Located in a private residential courtyard, this twin-pitched building has undergone many changes over the last century. Having started life as a groundskeeper’s house for the Grade II listed Whitefriars property, it was knocked down and rebuilt in the 1950s to create a large garage/ workshop for St John Ambulance whose HQ was then located at Whitefriars. They then downsized in the 70s, converting one side of the garage and its uppers into their offices.

Located in the medieval town of Rye in East Sussex is St John Rye, a detached house converted from a former St John ambulance station. The building sits back from the steep cobbles of Conduit Hill, sharing a courtyard with an elegant, listed Georgian building. Its unfamiliar appearance caught the eye of owner Marta Nowicka, an architect who had been visiting the town for 20 years. “I fell in love with the atmosphere, its medieval streets, stone and timber warehouses,” she recalls. She had been living nearby in a cottage on Camber Sands beach, waiting for something “wildly interesting and challenging” to come up in Rye.

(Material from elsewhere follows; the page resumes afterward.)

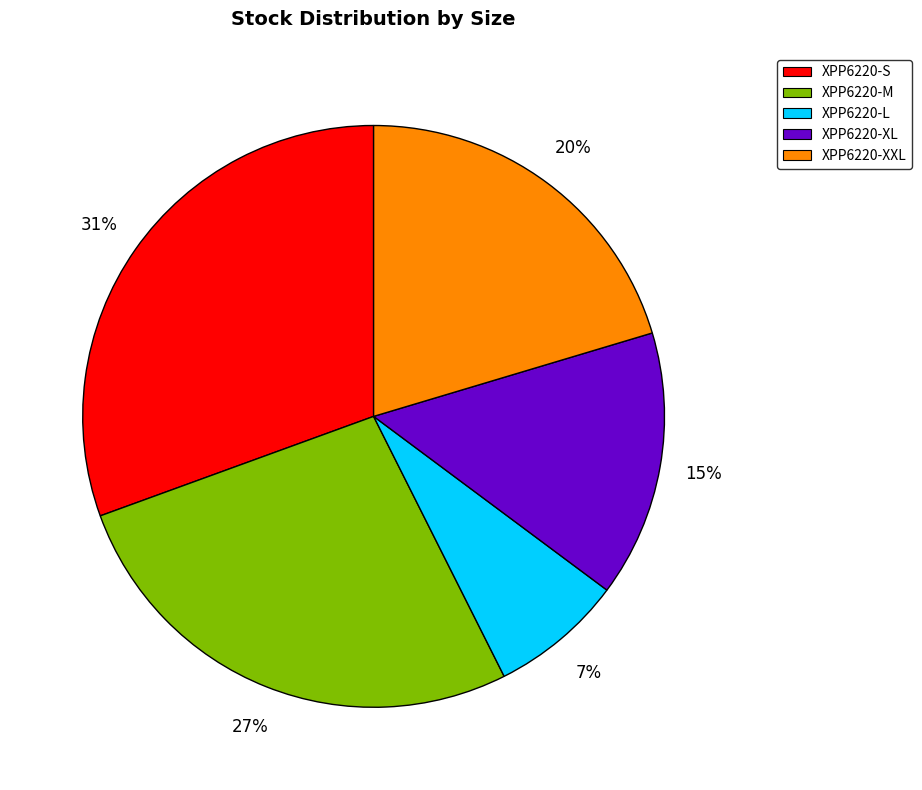

What percentage is the XPP6220-XL slice, to the nearest percent?

15%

“As it was a former ambulance station, the ground floor was very spacious and the roof spaces had quirky attic-like rooms,” explains Nowicka. “It had this perfect spatial juxtaposition, plus it required a total refurbishment as it had not been touched since the 1970s.”

Nowicka purchased the property in 2013, but the project was beset by hurdles from the beginning: She was faced with the stringent planning laws of a conservation area, neighbours objected to her plans, and town planners refused permission to enlarge the footprint of the original building. The project took six years in total and won an Architects’ Journal Retrofit Award in 2018.

A side extension that was added to the building in the 1970s was rebuilt to form an entrance hall and study on the ground floor and a bedroom and family bathroom on the first floor. The pitched roof visually extends the pitch of the existing building. Local, handmade clay peg tiles, added to clad the walls of the extension, reference the style of surrounding buildings and complement the existing red brick structure.

Original materials were repurposed throughout wherever possible. “The old existing roof was made watertight, saving all the original tiles, including the moss that was growing on it,” explains Nowicka. From nearby Conduit Hill, the juxtaposition of weathered red brick and clay with flush, aluminium windows gives the onlooker a sense that something interesting is happening inside.

The garage doors were remade to meet building regulations, but Nowicka kept the originals, stripping them back and using them as wall cladding.

Inside, a double-sided wood-burning stove stands on a large concrete plinth in the middle of the space, creating a central heat source and focal point. Medieval dwellings were often arranged around a central hearth, and Nowicka sees this as a nod to the far-reaching history of the area.

Nowicka set about reorganising the floor plan. By removing an unoriginal central wall, she transformed the ground floor into a 780 sq ft space that is divided into two zones: kitchen and dining on one side of the wood stove, seating on the other. The flooring throughout is wide riven oak floorboards. Textured materials bring warmth to an otherwise minimalistic interior.

Oak is used to clad the walls of the double-height stairwell. Robust materials have been used throughout, making the space suitable for large gatherings.

“Any interesting brickwork has also been exposed as a feature,” explains Nowicka. The walls of the hallway mirror the view from the narrow window in the stairwell, connecting the interior to the town outside.

In the kitchen, cabinets were made from sand-blasted greyed timber. The worktops and backsplash are Carrara marble, whilst the brushed stainless-steel kitchen island is intended to reference the medical industry.

Generous circulation spaces upstairs and down give the building a convivial feel. The space was conceived as a place to come together with friends and family and is now available to rent.